BRIEF: Look below for lines that hold the string "Recommended" and copy each one.

MATERIAL FOR THIS TASK:
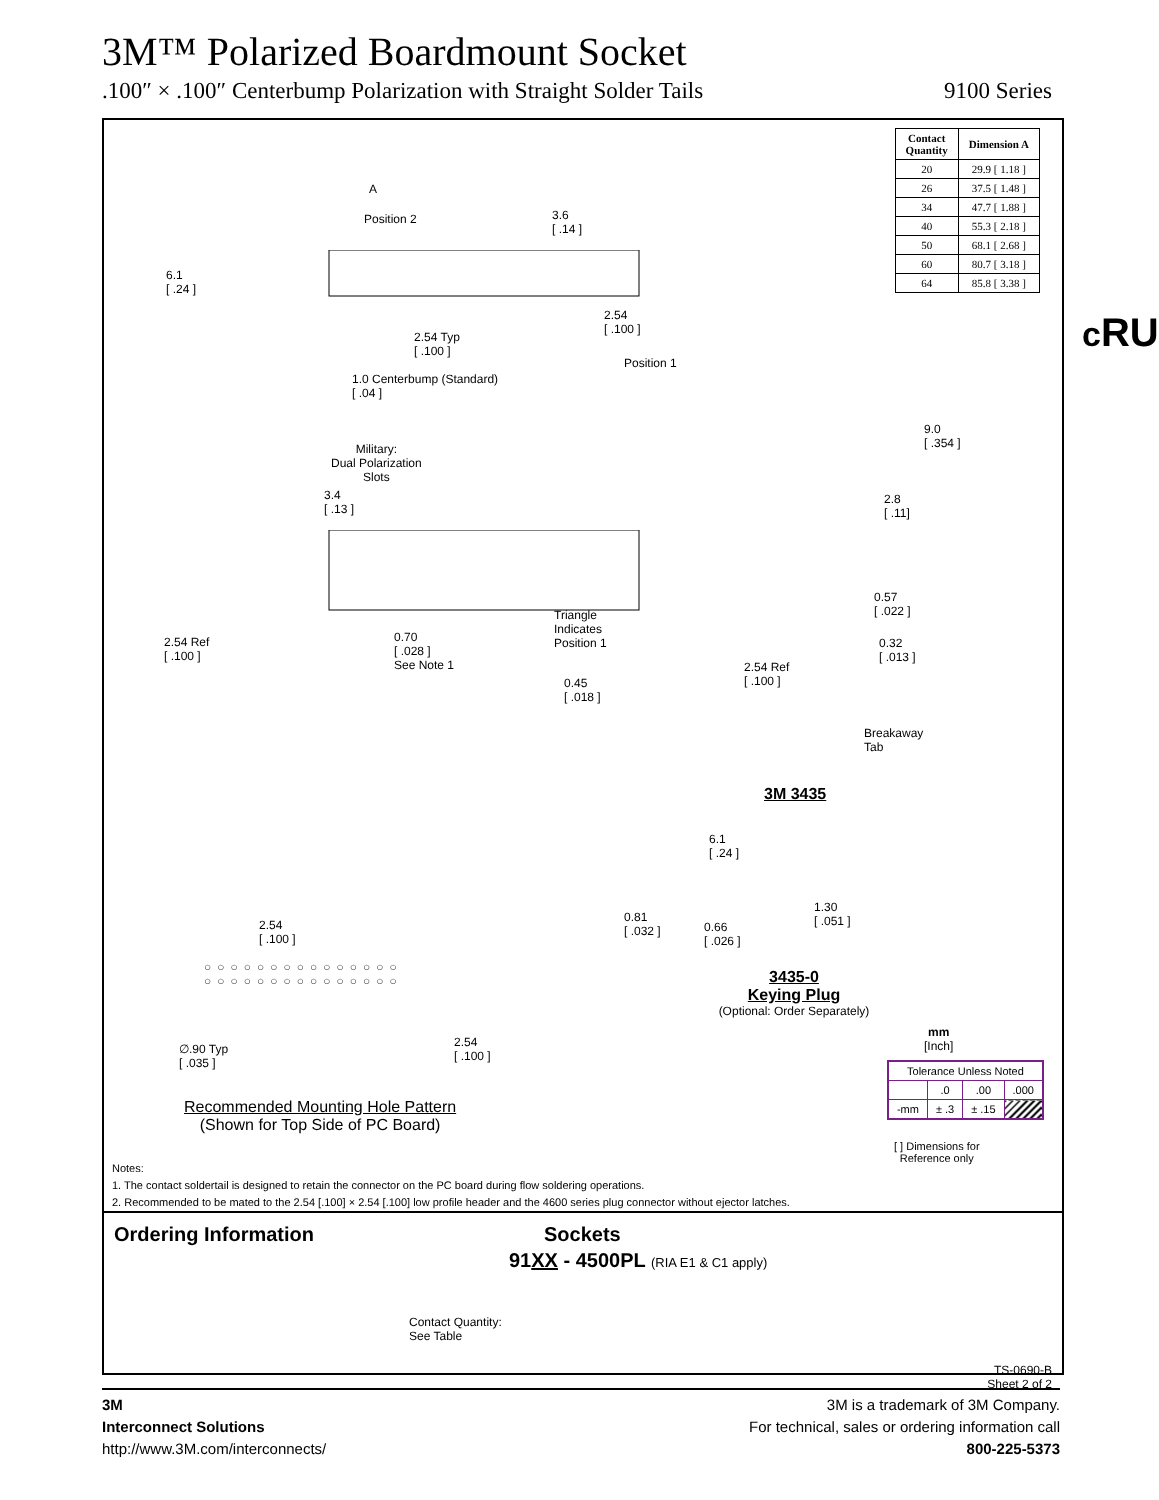3M™ Polarized Boardmount Socket
.100″ × .100″ Centerbump Polarization with Straight Solder Tails 9100 Series
| Contact Quantity | Dimension A |
| --- | --- |
| 20 | 29.9 [ 1.18 ] |
| 26 | 37.5 [ 1.48 ] |
| 34 | 47.7 [ 1.88 ] |
| 40 | 55.3 [ 2.18 ] |
| 50 | 68.1 [ 2.68 ] |
| 60 | 80.7 [ 3.18 ] |
| 64 | 85.8 [ 3.38 ] |
A
Position 2
3.6
[ .14 ]
6.1
[ .24 ]
2.54
[ .100 ]
2.54 Typ
[ .100 ]
Position 1
1.0 Centerbump (Standard)
[ .04 ]
cRU
Military:
Dual Polarization
Slots
3.4
[ .13 ]
Triangle
Indicates
Position 1
2.54 Ref
[ .100 ]
0.70
[ .028 ]
See Note 1
0.45
[ .018 ]
9.0
[ .354 ]
2.8
[ .11]
0.57
[ .022 ]
0.32
[ .013 ]
2.54 Ref
[ .100 ]
Breakaway
Tab
3M 3435
6.1
[ .24 ]
0.81
[ .032 ]
0.66
[ .026 ]
1.30
[ .051 ]
3435-0
Keying Plug
(Optional: Order Separately)
2.54
[ .100 ]
○○○○○○○○○○○○○○○
○○○○○○○○○○○○○○○
∅.90 Typ
[ .035 ]
2.54
[ .100 ]
Recommended Mounting Hole Pattern
(Shown for Top Side of PC Board)
mm
[Inch]
| Tolerance Unless Noted | | | |
| | .0 | .00 | .000 |
| -mm | ± .3 | ± .15 | |
[ ] Dimensions for
Reference only
Notes:
1. The contact soldertail is designed to retain the connector on the PC board during flow soldering operations.
2. Recommended to be mated to the 2.54 [.100] × 2.54 [.100] low profile header and the 4600 series plug connector without ejector latches.
Ordering Information Sockets
91XX - 4500PL (RIA E1 & C1 apply)
Contact Quantity:
See Table
TS-0690-B
Sheet 2 of 2
3M
Interconnect Solutions
http://www.3M.com/interconnects/
3M is a trademark of 3M Company.
For technical, sales or ordering information call
800-225-5373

SOLUTION:
Recommended Mounting Hole Pattern
2. Recommended to be mated to the 2.54 [.100] × 2.54 [.100] low profile header and the 4600 series plug connector without ejector latches.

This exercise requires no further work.